Count the lines in the items below that contain the word "Dubai" with matching capitalization. Reply with the number alone.

#### Record extracts
--- START ---

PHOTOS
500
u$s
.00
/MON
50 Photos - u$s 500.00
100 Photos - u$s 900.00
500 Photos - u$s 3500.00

--- END ---
--- START ---

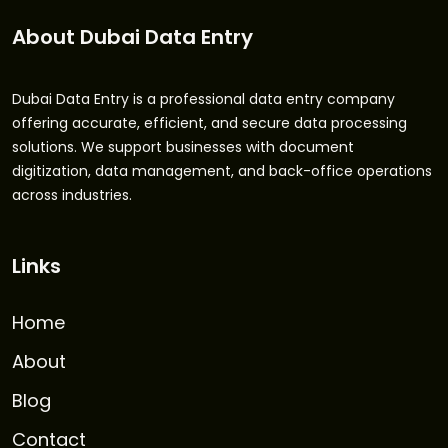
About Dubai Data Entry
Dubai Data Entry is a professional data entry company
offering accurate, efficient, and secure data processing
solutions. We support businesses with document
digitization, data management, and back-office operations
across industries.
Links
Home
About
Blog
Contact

--- END ---

#### Answer to the exercise
2